The Who and the What

Peter Simonischek
Aenne Schwarz
Irina Sulaver
Philipp Hauß

Regie: Felix Prader
Bühne und Kostüm: Anja Furthmann

Eine Produktion des Burgtheaters Wien ab jetzt im Spielplan des Renaissance-Theaters. Ein fabelhaftes Ensemble wird angeführt von Peter Simonischek, der endlich wieder auf einer Berliner Bühne zu sehen ist.

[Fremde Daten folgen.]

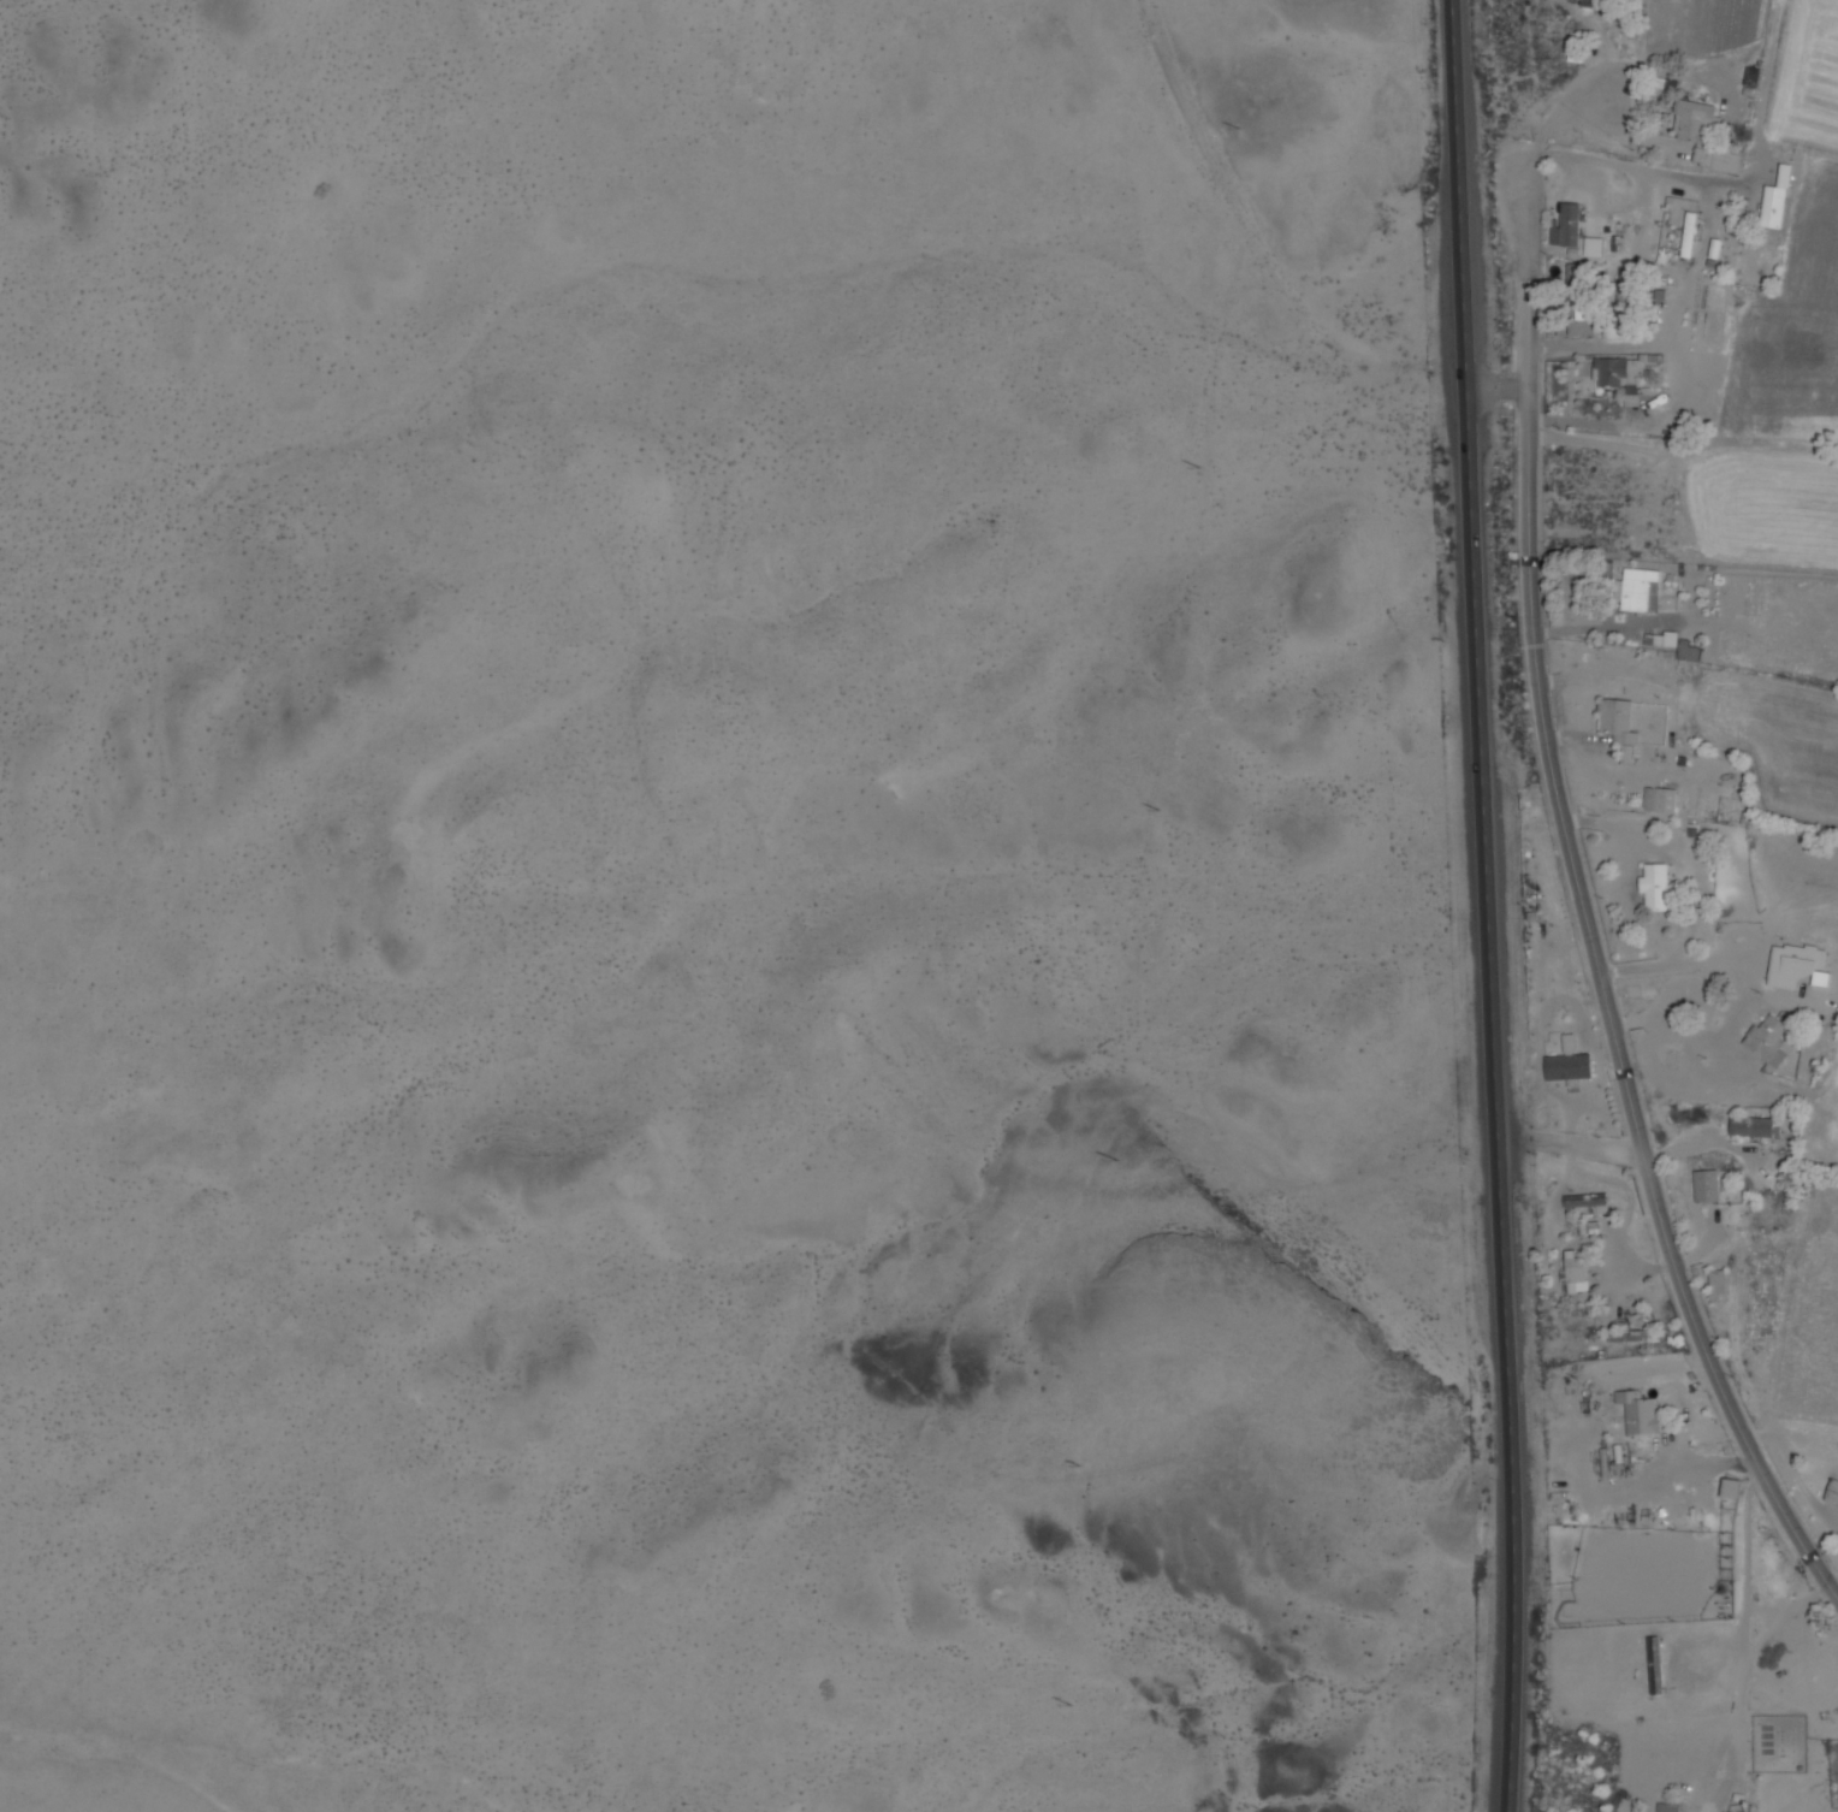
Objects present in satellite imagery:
building: (1702, 135)
road: (1464, 193)
building: (1773, 206)
building: (1566, 225)
road: (1531, 226)
building: (1689, 234)
road: (1704, 248)
road: (1643, 423)
road: (1528, 437)
building: (1635, 588)
building: (1688, 652)
building: (1618, 723)
building: (1659, 799)
building: (1654, 886)
building: (1794, 967)
building: (1768, 1039)
building: (1568, 1063)
road: (1629, 1086)
road: (1494, 1099)
building: (1751, 1126)
road: (1519, 1139)
road: (1593, 1149)
building: (1706, 1185)
building: (1587, 1200)
building: (1574, 1272)
building: (1716, 1285)
building: (1638, 1411)
building: (1730, 1487)
building: (1832, 1492)
building: (1655, 1665)
building: (1669, 1807)

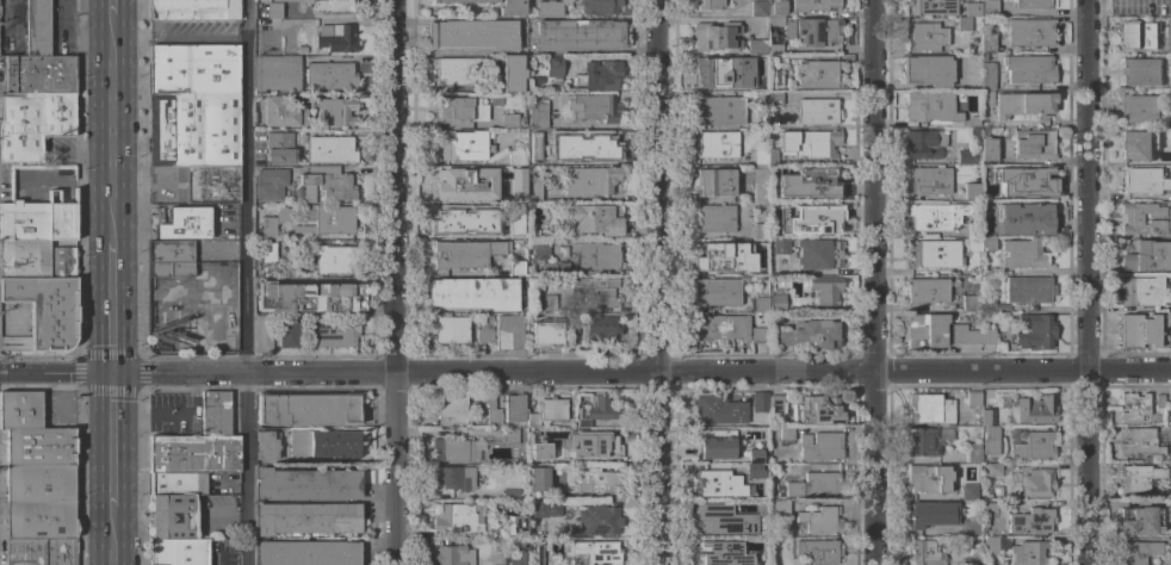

Mit einem Seitenblick auf Shakespeares DER WIDERSPENSTIGEN ZÄHMUNG hat der amerikanische Autor und Pulitzer Preis Gewinner Ayad Akhtar ein wundervoll vielschichtiges Spiel geschaffen: Eine menschliche Komödie und gleichzeitig eine ernsthafte, weitreichende Geschichte über Glauben, Zweifel und der Suche nach der Wahrheit.

Atlanta, im Süden der USA: Ein Vater, Afzal, und zwei erwachsene Töchter. Der verwitwete Patriarch stammt ursprünglich aus Pakistan und hat sich vom Taxifahrer zum erfolgreichen Taxiunternehmer emporgearbeitet. Ein eher liberaler Muslim, aber mit sehr stabilen Ansichten, der sich rührend um seine Töchter kümmert. Für die ältere, Zarina, eine begabte Schriftstellerin, sucht er sogar heimlich einen Mann: Ohne ihr Wissen gibt er eine Kontaktanzeige auf muslimlove.com auf und prüft dann die Kandidaten persönlich auf Herz und Nieren – und, vor allem, auf Glaubensfestigkeit. Eli, ein junger Konvertit, scheint zunächst Vater wie Tochter zufriedenzustellen. Er heiratet Zarina. Doch als Afzal das aktuelle Manuskript seiner Tochter in die Hände fällt, ein kritisches Buch über den Propheten, über Mohammed als Mensch, kommt es zum Eklat. Die Fragen, die Zarina stellt, sind für ihn pure Blasphemie. Der Patriarch verstößt die Töchter und wird zugleich selbst zum Ausgestoßenen.